> [Work request]: List every piece of riding tack named in the forum thread below.

> [Text under study]:
As you build strength, balance and timing, you will be better able to ride without working so hard, so you'll actually need LESS strenght. Good skiers can ski all day because they have good balance and aren't working so hard. beginners are working there legs at 85%, all the time, so they tire very quickly, even though they are on the bunny slope.

your horse going a bit faster will actually HELP you , 'cause you have to work less.

I think the idea of a 20 minute ride on your own is a sweet idea, and something you can maybe "earn", by achieving some goal with your instructor.

Good luck and remmeber to take that video, so you can look back and laugh!


----------



## MaximasMommy (Sep 21, 2013)

*I did did ittt!!!!*

I have a lot to cover in this entry. The moral of the story is, I DID IT! Anyways:

My trainer and I went to the USDF Region 3 Finals in Conyers, Georgia. We sat in the big arena and watched musical freestyles all day. What an eye opener! 

We got there around the time the level 2 freestyles were starting. My jaw dropped open. There were so many people there just flopping all over the place. One person's shoulders rolled forward while her head bobbled around when she was sitting the trot. I couldn't believe people would compete unless they had a good strong seat and a balanced posture. 

I was kind of wondering if this was all a big joke, but then we started going up the levels and by the time we got to Grand Prix, it was a pretty good show. There was one person there that really took my breath away. It was like watching an Olympic performance. Every move was crystal clear and performed with style. 

Overall, though there were a lot of really good riders and horses, I left with a firm idea of what NOT to do. 

While we were at the show, we walked around and looked at the vendors. A saddle vendor practically ran us down and dragged me over to sit in a dressage saddle. I had never sat in a dressage saddle before! It was a big "ahhHAH" moment. When my legs slipped into place, I finally understood how I was supposed to sit. I've been pressing my thighs up to the padded spot on the all purpose saddle, so it's been giving me a chair seat no matter what I try to do. Understanding that my legs hang more "down" realllllllyyy cleared up a lot. Now I know how my upper inner thigh rests against the saddle, instead of me contorting my hip socket around to try and get it and hold it there. 

I bought a V headband with a classy line of rhinestones embedded in it to make my bridle all pretty for when I show. With that on my bridle, my bridle looks exactly like a $500 bridle I saw for sale. Pretty cool.

My trainer and I also had a talk about how I get too hard on myself in lessons. We made a deal that I would just go with the flow in lessons, and let her worry about what I am doing wrong. I can be hard on myself when I work out instead. 

Soooooo, fast forward to today. It felt like any other day, as I got ready at home and drove to the stable. I was hoping I would at least do a little better. The lesson before me was still tacking up when I got there, so I hung out a bit and talked to some people there. Then it was time to get my horse and tack up. 

I rode around at a walk, but not very long, because I had told myself in the car that "I won't learn how to do anything just walking around". As soon as I pressed her sides to get the trot going, she did her "I don't wanna, I'm gonna toss my head and walk in circles and be a little pain today". Yea? Well I saw horses at the show that didn't feel like doing anything, and I saw what those riders did. I was sick of having to kick that mare to get her to go, so I took my loose reins and popped her.

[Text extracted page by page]
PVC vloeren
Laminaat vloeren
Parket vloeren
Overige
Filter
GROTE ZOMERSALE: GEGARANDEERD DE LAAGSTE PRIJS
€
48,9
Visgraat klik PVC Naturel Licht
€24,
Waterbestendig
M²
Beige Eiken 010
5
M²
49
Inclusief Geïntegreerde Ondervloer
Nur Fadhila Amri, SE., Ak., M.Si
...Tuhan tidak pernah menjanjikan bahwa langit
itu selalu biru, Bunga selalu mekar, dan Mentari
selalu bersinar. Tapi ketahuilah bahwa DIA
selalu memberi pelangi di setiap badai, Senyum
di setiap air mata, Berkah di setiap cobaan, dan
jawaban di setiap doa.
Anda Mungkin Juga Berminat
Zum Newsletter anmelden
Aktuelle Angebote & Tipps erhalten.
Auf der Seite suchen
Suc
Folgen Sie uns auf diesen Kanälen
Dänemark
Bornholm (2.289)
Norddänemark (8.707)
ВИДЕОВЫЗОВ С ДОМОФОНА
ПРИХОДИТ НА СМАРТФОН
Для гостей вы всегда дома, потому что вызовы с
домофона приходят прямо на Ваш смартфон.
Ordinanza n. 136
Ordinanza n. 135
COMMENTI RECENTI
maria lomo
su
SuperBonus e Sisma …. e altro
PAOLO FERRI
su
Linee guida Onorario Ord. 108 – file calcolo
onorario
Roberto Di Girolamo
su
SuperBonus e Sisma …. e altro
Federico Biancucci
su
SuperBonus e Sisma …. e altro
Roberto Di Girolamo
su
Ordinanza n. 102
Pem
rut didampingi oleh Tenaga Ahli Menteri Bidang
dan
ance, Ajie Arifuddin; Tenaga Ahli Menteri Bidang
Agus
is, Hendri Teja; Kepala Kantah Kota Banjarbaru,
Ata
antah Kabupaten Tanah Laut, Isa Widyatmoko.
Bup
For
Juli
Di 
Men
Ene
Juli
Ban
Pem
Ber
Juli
...
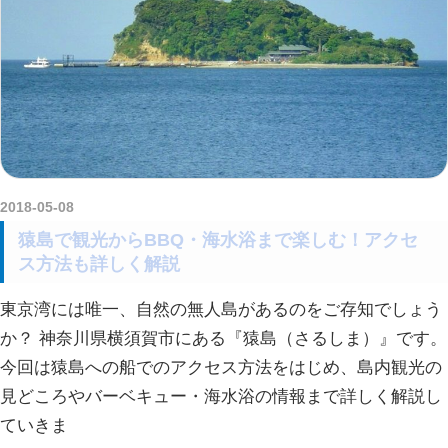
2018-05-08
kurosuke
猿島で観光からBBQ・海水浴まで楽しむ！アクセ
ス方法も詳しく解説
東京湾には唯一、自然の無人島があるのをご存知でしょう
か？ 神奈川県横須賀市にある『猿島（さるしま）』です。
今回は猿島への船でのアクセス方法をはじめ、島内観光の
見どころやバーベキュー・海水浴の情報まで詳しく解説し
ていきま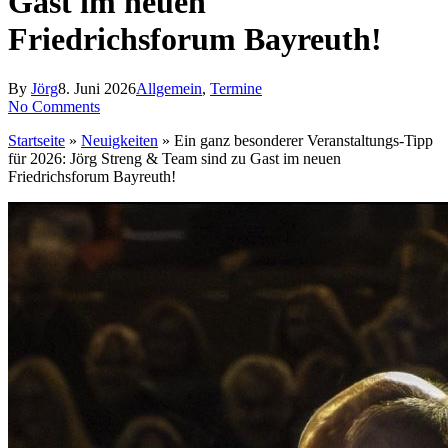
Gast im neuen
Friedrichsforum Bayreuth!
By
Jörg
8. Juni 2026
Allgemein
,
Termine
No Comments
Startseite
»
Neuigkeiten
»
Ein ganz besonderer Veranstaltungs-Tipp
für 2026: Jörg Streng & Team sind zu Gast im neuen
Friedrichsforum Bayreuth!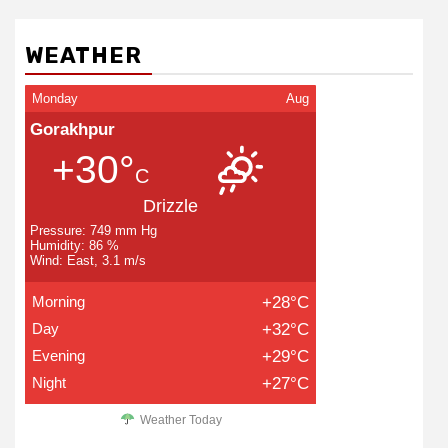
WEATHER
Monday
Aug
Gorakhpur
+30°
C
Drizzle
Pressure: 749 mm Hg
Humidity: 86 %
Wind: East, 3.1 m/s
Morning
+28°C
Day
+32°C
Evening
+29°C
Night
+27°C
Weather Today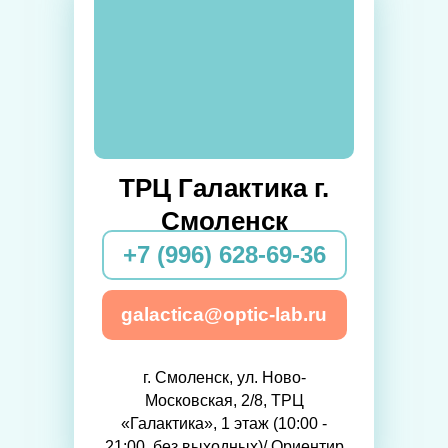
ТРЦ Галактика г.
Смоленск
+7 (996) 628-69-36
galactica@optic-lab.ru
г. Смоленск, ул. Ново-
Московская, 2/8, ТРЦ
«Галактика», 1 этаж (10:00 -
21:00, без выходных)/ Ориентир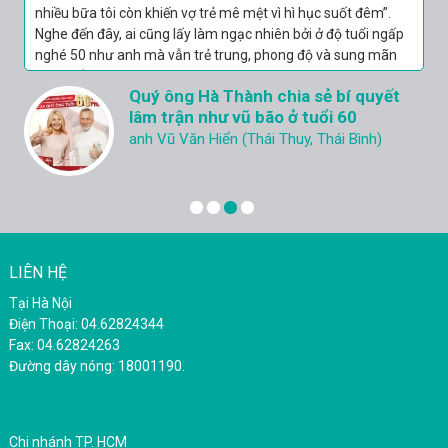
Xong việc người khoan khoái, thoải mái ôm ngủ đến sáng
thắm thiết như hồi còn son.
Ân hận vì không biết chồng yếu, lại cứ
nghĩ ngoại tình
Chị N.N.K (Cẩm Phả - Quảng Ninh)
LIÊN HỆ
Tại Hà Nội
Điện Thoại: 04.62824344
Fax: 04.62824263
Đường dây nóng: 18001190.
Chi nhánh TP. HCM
---
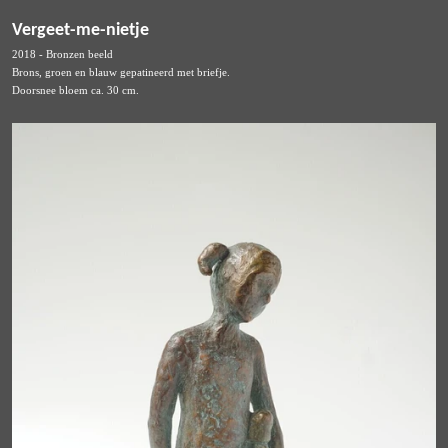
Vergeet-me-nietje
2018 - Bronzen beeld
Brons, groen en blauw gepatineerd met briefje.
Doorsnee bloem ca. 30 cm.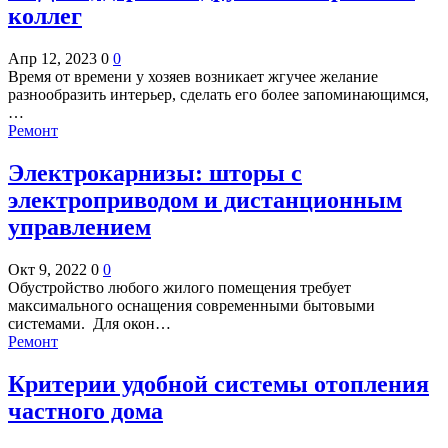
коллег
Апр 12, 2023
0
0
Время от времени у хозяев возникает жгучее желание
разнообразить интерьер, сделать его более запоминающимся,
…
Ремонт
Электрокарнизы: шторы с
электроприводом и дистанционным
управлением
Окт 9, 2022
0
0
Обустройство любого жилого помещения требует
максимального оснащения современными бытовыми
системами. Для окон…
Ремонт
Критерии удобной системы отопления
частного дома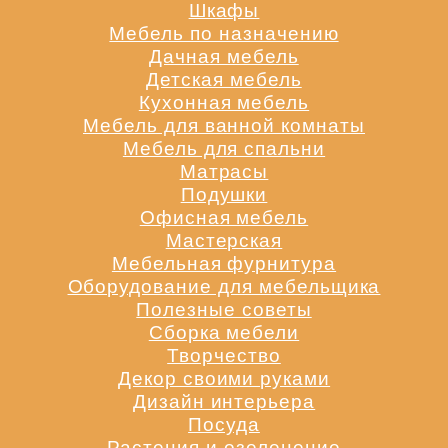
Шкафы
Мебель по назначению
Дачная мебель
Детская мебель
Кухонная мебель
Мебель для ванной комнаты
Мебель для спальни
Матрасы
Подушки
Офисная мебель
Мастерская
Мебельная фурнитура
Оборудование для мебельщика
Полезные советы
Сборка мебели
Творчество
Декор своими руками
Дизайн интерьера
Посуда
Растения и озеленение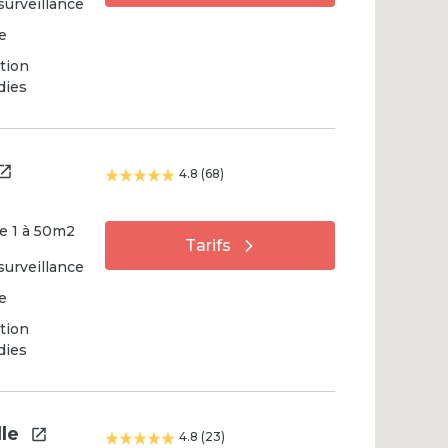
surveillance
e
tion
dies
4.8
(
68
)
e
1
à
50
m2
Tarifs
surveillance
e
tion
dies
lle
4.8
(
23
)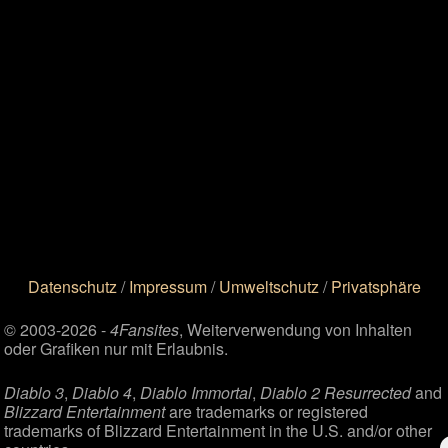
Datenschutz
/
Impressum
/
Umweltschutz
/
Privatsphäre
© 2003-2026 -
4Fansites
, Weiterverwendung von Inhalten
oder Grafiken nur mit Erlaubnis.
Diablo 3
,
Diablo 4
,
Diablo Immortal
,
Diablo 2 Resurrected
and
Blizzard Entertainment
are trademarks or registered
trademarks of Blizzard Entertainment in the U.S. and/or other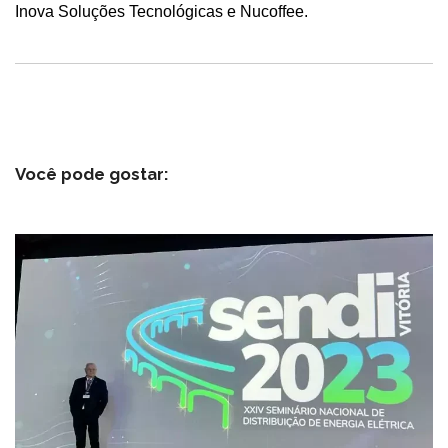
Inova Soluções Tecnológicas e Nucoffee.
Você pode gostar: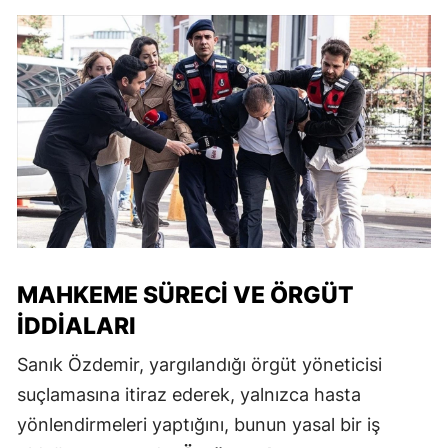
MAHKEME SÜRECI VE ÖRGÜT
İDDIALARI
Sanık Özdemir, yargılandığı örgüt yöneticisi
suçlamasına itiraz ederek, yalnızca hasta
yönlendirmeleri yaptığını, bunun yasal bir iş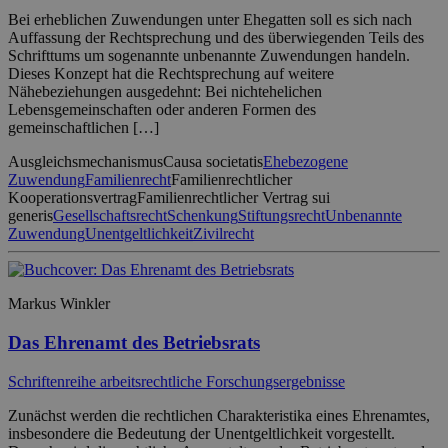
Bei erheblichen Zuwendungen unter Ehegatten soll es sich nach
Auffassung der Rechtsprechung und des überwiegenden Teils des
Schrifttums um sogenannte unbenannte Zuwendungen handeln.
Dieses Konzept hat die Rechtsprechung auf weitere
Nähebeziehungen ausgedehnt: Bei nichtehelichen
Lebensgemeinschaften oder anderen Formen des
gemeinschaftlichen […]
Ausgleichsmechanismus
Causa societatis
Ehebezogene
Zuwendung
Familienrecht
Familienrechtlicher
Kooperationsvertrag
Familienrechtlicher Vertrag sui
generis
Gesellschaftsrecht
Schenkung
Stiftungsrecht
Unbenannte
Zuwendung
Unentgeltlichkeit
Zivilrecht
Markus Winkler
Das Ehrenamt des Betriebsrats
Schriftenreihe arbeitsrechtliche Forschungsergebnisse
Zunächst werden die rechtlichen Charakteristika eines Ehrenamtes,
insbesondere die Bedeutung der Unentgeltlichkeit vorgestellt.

> [Solution to this task]: dressage saddle, all purpose saddle, V headband, bridle, reins